--- TEXT PASSAGE Enclosed Below ---

In [1]:
import flashbax as fbx
import jax.numpy as jnp
from jax.tree_util import tree_map
import jax

key = jax.random.PRNGKey(0)

In [2]:
# Create our first buffer, with a sample batch size of 4
buffer_a = fbx.make_trajectory_buffer(
    add_batch_size=1,
    max_length_time_axis=1000,
    min_length_time_axis=5,
    sample_sequence_length=5,
    period=1,
    sample_batch_size=4,
)

timestep = {
    "obs": jnp.ones((2)),
    "acts": jnp.ones(3),
}

state_a = buffer_a.init(
    timestep,
)
for i in range(100):
    # Fill with POSITIVE values
    state_a = jax.jit(buffer_a.add, donate_argnums=0)(
        state_a,
        tree_map(lambda x, _i=i: (x * _i)[None, None, ...], timestep),
    )

sample_a = buffer_a.sample(state_a, key)
tree_map(lambda x: x.shape, sample_a)

TrajectoryBufferSample(experience={'acts': (4, 5, 3), 'obs': (4, 5, 2)})

In [3]:
# Create our second buffer, with a sample batch size of 16
buffer_b = fbx.make_trajectory_buffer(
    add_batch_size=1,
    max_length_time_axis=1000,
    min_length_time_axis=5,
    sample_sequence_length=5,
    period=1,
    sample_batch_size=16,
)

timestep = {
    "obs": jnp.ones((2)),
    "acts": jnp.ones(3),
}

state_b = buffer_b.init(
    timestep,
)
for i in range(100):
    # Fill with NEGATIVE values
    state_b = jax.jit(buffer_b.add, donate_argnums=0)(
        state_b,
        tree_map(lambda x, _i=i: (- x * _i)[None, None, ...], timestep),
    )

sample_b = buffer_b.sample(state_b, key)
tree_map(lambda x: x.shape, sample_b)

TrajectoryBufferSample(experience={'acts': (16, 5, 3), 'obs': (16, 5, 2)})

In [4]:
# Make the mixer, with a ratio of 1:3 from buffer_a:buffer_b
mixer = fbx.make_mixer(
    buffers=[buffer_a, buffer_b],
    sample_batch_size=8,
    proportions=[1,3],
)

# jittable sampling!
mixer_sample = jax.jit(mixer.sample)

In [5]:
# Sample from the mixer, using the usual flashbax API
joint_sample = mixer_sample(
    [state_a, state_b],
    key,
)

# Notice the resulting shape
tree_map(lambda x: x.shape, joint_sample)

TrajectoryBufferSample(experience={'acts': (8, 5, 3), 'obs': (8, 5, 2)})

--- End of Enclosed TEXT PASSAGE ---
--- SUPPLIED INFORMATION Enclosed Below ---

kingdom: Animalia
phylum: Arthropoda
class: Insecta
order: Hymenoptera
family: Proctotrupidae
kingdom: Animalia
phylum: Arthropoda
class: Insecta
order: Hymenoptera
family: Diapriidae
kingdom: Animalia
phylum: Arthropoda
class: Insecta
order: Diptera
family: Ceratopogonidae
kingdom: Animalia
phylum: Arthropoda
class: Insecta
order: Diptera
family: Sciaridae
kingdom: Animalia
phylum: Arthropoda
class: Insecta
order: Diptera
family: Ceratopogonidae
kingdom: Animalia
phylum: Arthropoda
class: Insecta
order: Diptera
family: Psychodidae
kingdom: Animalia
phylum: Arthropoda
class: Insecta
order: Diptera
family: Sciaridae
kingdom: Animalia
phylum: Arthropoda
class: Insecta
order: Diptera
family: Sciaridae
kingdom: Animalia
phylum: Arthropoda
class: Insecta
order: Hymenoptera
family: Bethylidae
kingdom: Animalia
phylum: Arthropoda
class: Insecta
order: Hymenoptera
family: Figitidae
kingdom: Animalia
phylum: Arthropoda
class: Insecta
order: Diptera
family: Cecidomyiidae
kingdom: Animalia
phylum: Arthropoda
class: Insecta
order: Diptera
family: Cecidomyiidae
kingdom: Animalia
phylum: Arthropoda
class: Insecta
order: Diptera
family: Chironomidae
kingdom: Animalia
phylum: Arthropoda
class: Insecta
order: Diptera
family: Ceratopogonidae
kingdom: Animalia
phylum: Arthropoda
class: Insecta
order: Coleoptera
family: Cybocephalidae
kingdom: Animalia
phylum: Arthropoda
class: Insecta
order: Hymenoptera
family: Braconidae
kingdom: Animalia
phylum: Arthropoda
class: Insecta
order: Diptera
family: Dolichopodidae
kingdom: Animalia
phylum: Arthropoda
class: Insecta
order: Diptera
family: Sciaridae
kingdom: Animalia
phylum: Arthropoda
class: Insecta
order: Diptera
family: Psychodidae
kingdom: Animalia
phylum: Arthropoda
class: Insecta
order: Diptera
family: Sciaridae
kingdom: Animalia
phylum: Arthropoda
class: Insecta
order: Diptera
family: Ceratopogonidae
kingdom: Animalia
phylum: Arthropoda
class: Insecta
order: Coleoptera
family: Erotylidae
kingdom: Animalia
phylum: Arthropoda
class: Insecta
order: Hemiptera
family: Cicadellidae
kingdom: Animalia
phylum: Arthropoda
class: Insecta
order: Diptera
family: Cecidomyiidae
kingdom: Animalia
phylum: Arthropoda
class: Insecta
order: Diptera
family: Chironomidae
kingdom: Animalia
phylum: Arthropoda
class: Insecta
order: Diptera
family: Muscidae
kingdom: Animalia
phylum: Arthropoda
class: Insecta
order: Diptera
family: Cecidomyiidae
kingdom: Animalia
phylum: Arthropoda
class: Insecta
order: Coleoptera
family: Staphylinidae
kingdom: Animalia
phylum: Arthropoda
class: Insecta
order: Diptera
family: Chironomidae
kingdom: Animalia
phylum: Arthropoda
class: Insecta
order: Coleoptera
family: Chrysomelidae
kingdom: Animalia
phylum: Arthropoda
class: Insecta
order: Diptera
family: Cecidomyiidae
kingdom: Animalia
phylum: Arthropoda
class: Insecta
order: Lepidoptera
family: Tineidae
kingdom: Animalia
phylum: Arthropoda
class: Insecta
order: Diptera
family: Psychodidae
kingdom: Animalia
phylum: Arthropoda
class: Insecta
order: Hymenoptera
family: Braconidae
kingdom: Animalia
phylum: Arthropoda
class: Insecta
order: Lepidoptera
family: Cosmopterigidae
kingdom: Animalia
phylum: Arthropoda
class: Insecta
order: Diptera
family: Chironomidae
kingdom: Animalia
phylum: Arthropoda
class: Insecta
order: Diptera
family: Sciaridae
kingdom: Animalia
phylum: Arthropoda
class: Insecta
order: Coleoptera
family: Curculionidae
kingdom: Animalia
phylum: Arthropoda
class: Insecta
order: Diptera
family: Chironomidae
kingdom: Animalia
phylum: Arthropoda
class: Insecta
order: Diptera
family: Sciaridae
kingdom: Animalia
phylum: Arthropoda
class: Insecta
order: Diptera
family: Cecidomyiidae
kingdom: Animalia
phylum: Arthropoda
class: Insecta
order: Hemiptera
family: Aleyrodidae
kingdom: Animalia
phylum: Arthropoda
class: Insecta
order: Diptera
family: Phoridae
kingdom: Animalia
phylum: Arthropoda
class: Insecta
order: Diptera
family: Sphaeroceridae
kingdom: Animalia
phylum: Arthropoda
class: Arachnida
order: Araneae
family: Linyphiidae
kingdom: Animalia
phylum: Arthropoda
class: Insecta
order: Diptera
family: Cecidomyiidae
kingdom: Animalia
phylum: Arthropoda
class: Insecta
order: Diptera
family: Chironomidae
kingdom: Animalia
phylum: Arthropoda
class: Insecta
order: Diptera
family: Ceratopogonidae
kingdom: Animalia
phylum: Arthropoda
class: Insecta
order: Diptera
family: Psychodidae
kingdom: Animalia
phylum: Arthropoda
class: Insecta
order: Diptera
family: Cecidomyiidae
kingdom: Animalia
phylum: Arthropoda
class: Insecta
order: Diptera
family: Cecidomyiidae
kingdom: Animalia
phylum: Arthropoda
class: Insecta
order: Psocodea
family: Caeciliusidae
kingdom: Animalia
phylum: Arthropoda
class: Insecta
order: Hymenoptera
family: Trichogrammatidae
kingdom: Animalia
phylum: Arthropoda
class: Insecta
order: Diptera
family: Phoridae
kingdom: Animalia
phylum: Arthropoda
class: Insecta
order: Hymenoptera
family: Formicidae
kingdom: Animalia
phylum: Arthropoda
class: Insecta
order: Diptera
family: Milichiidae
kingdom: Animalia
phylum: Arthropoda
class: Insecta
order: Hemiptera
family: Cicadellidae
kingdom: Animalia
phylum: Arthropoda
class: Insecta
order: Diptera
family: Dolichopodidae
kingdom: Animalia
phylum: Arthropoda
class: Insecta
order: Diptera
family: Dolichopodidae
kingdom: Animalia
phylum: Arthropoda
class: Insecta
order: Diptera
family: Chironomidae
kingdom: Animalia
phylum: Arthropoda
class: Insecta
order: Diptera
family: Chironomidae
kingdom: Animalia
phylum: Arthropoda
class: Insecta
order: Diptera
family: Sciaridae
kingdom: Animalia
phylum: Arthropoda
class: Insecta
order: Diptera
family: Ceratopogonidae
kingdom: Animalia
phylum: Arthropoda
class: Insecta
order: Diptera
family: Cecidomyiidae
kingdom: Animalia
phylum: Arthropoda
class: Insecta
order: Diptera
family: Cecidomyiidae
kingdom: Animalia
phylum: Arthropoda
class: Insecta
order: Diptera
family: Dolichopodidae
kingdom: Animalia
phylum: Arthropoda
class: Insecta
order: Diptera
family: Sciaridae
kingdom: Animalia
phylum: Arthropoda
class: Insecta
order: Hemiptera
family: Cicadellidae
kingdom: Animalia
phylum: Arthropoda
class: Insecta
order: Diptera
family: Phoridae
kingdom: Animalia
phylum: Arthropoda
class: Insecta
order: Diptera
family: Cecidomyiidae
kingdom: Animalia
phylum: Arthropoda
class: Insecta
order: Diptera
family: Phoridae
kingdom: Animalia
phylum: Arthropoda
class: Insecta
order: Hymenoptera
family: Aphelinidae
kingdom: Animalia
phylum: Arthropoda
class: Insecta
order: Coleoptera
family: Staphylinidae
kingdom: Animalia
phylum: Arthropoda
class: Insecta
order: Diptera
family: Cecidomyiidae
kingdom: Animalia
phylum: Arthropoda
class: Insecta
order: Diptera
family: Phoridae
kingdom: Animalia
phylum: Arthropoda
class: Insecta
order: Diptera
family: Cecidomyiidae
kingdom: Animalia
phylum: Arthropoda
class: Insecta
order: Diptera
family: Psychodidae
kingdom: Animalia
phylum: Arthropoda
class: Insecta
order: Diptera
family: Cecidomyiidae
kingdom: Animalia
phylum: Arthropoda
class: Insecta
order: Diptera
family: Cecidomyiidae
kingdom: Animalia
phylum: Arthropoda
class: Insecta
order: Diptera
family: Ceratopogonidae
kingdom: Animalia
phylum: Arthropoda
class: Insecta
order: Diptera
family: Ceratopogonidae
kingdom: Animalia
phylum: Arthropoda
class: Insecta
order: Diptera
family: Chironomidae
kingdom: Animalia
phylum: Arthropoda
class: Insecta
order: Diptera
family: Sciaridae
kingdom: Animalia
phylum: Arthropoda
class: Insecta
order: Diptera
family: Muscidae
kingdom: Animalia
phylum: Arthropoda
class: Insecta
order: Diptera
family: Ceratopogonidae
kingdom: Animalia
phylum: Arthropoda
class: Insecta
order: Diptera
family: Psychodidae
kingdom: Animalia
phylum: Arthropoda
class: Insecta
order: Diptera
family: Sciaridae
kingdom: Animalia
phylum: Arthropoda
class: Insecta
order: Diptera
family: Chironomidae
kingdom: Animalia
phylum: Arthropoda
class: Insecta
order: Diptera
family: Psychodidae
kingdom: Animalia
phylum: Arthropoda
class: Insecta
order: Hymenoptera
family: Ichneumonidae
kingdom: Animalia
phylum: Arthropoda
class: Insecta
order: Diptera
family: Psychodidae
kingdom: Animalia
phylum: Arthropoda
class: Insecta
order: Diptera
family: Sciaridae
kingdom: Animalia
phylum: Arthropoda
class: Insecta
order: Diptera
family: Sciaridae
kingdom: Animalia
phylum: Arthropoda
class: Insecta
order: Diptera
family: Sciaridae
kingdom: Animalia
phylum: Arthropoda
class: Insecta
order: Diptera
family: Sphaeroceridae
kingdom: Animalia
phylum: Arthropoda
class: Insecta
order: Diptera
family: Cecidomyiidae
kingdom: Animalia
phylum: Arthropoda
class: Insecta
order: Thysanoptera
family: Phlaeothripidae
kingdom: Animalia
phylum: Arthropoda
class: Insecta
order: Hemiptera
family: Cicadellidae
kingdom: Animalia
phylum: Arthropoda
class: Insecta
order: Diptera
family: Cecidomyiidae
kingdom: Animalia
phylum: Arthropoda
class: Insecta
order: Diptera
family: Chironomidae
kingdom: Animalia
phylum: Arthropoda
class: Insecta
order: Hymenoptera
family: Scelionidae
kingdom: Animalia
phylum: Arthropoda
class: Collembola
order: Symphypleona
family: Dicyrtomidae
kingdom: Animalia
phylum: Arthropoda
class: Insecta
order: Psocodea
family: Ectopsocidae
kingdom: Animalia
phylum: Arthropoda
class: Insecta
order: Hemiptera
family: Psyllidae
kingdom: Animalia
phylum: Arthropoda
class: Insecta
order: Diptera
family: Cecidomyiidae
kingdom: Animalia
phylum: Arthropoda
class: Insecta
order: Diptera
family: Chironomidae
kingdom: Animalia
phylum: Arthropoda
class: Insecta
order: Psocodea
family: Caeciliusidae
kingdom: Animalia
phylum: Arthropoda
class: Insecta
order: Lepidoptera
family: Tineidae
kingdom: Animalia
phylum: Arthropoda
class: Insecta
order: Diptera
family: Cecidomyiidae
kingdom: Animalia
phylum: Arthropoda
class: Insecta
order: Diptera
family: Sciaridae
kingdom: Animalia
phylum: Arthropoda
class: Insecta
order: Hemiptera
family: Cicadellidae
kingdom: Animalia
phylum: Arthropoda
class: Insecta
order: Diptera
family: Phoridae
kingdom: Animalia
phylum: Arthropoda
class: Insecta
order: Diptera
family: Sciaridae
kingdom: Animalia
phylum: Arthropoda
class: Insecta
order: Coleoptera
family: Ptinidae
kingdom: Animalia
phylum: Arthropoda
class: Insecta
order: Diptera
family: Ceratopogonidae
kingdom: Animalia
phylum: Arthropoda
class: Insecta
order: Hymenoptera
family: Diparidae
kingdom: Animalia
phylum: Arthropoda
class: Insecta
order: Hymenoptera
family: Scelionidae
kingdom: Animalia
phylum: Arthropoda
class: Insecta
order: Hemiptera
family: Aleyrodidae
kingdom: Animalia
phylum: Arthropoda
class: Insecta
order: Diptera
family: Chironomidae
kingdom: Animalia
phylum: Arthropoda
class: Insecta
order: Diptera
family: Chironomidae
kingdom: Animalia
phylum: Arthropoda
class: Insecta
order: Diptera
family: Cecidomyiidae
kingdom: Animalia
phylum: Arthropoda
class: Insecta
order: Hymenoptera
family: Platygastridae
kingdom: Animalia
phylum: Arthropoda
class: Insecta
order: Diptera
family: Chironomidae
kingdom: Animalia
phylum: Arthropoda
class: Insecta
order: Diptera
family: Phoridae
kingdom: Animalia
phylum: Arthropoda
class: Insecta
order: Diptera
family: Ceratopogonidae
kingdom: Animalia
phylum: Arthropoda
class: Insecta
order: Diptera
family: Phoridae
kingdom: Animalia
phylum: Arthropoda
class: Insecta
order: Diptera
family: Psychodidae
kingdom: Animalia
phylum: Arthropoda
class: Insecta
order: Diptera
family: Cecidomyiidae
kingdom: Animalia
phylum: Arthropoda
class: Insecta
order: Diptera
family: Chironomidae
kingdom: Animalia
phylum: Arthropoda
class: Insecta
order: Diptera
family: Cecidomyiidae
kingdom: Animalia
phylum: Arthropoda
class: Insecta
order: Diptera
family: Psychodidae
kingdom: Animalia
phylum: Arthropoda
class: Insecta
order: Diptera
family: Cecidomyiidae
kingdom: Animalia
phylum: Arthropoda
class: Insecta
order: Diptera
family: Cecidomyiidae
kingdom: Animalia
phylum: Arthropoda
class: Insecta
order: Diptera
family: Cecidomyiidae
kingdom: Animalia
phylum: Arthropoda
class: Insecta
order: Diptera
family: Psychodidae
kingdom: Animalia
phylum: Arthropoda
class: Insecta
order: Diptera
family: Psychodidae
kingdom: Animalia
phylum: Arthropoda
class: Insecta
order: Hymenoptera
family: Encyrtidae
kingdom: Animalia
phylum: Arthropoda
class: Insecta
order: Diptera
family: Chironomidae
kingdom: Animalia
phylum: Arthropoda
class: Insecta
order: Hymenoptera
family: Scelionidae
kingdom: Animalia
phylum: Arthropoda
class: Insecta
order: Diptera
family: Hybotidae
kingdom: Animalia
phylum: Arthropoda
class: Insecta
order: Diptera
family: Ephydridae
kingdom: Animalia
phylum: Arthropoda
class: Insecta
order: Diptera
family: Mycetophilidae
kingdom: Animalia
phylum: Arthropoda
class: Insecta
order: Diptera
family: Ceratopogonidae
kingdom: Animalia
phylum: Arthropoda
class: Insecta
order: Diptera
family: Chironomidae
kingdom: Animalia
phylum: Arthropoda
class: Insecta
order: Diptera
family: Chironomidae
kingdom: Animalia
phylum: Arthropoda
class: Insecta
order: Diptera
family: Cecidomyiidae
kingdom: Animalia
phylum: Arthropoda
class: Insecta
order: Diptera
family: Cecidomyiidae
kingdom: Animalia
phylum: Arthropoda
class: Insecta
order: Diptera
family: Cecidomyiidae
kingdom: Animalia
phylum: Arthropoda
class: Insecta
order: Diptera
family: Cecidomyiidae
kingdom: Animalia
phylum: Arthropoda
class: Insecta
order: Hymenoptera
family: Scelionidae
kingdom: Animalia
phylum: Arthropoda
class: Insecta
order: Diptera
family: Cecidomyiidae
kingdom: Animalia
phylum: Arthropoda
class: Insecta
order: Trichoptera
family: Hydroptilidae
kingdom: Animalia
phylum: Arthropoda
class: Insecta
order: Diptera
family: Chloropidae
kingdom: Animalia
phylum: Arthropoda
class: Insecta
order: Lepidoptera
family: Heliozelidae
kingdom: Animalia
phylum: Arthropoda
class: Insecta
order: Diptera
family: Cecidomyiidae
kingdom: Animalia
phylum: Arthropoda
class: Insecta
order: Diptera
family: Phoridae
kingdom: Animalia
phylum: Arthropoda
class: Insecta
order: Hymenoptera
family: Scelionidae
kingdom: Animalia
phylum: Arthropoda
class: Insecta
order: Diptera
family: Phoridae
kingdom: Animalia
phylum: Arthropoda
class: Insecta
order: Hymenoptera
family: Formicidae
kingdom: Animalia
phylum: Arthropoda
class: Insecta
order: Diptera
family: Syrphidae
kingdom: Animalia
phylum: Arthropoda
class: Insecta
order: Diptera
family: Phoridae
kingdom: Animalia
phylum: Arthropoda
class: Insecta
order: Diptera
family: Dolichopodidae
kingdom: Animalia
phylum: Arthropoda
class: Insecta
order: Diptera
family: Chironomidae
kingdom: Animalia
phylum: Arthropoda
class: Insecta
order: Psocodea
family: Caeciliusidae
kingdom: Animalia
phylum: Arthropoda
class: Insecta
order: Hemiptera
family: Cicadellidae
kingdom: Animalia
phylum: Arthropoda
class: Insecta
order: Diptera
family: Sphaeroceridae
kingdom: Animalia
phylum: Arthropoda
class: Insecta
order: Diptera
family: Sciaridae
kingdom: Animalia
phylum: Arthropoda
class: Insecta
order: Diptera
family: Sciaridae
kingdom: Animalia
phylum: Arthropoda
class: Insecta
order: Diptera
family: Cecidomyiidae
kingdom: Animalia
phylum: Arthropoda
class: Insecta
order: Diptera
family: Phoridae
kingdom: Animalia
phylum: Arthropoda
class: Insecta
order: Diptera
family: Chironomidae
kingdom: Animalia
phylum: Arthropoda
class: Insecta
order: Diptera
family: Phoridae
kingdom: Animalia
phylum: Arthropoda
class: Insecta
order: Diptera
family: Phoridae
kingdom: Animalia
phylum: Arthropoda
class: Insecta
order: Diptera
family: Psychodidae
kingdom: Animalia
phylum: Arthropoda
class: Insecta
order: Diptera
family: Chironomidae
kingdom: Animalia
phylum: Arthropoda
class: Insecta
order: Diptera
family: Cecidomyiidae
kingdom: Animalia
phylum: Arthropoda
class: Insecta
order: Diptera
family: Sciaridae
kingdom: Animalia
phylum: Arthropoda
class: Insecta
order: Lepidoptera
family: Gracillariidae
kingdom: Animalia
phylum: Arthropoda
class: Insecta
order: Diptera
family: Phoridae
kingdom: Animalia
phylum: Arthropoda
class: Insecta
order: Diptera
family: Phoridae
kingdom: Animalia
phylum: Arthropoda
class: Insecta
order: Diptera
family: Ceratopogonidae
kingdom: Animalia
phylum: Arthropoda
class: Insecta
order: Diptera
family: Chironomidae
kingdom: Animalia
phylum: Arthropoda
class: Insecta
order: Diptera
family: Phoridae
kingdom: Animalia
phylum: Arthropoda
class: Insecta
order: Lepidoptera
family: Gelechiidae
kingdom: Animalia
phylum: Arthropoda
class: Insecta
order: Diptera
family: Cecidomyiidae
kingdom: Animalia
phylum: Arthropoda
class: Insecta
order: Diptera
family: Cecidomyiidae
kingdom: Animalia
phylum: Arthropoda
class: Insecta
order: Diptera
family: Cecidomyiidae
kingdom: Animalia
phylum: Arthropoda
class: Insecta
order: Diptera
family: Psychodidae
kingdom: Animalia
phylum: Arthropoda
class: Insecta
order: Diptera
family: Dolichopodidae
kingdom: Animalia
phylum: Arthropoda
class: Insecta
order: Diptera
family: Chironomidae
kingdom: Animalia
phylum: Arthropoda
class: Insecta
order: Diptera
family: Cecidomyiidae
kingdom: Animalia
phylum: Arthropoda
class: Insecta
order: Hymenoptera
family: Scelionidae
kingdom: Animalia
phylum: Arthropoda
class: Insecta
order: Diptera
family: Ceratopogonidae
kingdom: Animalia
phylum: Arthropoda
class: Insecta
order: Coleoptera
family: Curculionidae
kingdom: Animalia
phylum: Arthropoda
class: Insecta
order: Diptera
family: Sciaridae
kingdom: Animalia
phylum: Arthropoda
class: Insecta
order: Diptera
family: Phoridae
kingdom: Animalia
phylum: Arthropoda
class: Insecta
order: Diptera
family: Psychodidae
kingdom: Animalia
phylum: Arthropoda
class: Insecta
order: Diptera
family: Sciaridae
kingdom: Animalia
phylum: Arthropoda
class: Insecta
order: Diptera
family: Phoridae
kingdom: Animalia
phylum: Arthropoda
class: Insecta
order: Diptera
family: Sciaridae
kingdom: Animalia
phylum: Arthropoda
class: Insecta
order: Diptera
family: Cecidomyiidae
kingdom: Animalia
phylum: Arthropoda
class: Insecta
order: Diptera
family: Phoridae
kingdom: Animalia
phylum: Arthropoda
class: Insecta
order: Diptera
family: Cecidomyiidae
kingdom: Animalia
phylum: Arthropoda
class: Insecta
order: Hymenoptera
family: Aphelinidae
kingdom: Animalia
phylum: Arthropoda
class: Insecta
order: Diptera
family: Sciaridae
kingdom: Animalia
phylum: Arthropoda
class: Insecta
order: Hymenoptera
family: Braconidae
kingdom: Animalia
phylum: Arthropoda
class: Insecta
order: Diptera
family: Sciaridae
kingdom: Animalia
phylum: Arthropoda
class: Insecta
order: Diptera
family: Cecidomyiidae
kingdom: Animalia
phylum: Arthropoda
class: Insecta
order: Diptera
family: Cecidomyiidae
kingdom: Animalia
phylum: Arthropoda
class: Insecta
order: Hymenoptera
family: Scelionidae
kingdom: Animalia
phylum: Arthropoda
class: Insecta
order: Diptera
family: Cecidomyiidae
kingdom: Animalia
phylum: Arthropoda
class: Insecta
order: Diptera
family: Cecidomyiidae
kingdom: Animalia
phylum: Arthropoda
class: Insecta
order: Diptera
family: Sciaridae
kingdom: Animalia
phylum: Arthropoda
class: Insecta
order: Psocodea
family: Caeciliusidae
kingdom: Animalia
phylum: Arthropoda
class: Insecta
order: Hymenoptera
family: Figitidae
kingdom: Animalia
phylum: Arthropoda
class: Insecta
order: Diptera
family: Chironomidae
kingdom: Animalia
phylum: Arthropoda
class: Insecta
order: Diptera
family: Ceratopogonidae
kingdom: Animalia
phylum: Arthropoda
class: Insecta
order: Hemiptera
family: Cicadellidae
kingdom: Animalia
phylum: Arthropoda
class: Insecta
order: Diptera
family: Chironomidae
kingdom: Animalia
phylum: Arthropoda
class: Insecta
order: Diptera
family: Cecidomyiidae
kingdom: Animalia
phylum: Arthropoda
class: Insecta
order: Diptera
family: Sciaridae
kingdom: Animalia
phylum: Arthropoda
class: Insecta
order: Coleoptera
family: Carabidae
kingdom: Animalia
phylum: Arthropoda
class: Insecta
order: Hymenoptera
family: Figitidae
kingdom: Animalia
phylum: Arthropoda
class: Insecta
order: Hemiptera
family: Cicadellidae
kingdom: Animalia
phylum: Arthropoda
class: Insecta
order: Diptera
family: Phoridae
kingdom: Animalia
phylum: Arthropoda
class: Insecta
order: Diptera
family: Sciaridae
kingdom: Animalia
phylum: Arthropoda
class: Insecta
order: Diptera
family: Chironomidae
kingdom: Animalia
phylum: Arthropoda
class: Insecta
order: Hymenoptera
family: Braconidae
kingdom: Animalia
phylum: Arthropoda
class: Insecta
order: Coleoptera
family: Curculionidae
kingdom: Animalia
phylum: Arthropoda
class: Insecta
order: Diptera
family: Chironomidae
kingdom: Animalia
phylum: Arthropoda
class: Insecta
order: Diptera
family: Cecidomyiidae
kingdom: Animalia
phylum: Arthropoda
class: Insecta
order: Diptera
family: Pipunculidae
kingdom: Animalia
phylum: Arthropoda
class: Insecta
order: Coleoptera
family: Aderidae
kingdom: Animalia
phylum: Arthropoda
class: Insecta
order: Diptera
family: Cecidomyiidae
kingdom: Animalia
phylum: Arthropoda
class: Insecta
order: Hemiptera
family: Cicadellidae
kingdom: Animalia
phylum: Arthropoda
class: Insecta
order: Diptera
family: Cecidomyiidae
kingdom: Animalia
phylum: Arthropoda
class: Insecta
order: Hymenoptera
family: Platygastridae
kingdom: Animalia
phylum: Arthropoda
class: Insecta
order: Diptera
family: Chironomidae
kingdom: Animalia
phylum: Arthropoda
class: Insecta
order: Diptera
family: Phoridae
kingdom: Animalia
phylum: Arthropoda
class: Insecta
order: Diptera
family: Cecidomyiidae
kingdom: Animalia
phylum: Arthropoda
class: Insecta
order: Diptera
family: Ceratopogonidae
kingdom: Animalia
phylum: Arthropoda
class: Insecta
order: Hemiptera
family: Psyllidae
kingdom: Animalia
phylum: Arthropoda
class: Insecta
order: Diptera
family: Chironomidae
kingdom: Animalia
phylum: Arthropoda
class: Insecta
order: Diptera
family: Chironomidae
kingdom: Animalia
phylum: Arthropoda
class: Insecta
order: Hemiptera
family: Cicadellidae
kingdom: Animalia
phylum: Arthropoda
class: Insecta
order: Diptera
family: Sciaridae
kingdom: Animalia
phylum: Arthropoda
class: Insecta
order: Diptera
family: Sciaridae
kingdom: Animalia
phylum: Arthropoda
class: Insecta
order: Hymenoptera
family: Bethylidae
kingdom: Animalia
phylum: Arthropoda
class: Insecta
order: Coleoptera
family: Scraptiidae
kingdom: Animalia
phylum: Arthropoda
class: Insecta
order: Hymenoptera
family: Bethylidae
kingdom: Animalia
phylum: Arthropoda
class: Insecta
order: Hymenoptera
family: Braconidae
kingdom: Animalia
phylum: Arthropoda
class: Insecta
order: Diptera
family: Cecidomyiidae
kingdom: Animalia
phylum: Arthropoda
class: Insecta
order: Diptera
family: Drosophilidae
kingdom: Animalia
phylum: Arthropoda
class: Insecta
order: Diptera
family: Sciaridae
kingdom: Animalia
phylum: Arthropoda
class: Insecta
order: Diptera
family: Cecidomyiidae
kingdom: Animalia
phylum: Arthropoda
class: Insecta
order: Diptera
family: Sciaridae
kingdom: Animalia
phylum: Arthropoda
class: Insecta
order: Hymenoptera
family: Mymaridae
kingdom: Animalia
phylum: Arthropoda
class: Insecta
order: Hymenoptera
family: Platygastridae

--- End of Enclosed SUPPLIED INFORMATION ---

- [ACTIVITY LIST]
a – In the flashbax notebook, what ratio of buffer_a to buffer_b does the mixer use?
b – From the flashbax notebook, reproduce the stretch from "# jittable sampling!" through "x: x.shape, joint_sample)".
c – Rewrite the flashbax notebook cell beginning "# Make the mixer, with a ratio of 1:3" as a short list that keeps its main facts.
This material has no connection to the flashbax notebook.

- [COMPLETED EXERCISE]
a – 1:3

b –
# jittable sampling!
mixer_sample = jax.jit(mixer.sample)

In [5]:
# Sample from the mixer, using the usual flashbax API
joint_sample = mixer_sample(
    [state_a, state_b],
    key,
)

# Notice the resulting shape
tree_map(lambda x: x.shape, joint_sample)

c –
- Builds a mixer with fbx.make_mixer from buffer_a and buffer_b.
- Sets the mixer's sample batch size to 8.
- Sets the proportions to 1:3 (buffer_a:buffer_b).
- Wraps mixer.sample in jax.jit as mixer_sample, so sampling is jittable.